▶ [PROBLEM REQUIREMENTS]: Copy exactly the lines of the material below that run from the one containing "organizarlos posteriormente de" through the one containing "Epíscopal de Salamanca". Copy no other lines.

▶ [RECORDS PROVIDED]:
::::

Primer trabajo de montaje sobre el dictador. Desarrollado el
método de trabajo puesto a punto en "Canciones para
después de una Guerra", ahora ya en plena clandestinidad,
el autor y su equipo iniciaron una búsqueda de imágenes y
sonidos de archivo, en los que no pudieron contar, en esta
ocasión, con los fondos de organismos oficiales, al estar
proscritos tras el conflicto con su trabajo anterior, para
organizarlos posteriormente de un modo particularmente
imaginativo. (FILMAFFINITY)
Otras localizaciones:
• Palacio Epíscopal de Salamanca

::::

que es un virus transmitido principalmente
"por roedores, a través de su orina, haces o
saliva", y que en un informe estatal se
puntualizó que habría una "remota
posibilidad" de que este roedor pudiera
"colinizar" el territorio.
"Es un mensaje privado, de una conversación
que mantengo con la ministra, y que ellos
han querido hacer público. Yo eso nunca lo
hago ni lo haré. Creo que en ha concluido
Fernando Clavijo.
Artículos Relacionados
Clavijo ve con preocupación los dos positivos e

::::

▶ [TASK OUTPUT]:
organizarlos posteriormente de un modo particularmente
imaginativo. (FILMAFFINITY)
Otras localizaciones:
• Palacio Epíscopal de Salamanca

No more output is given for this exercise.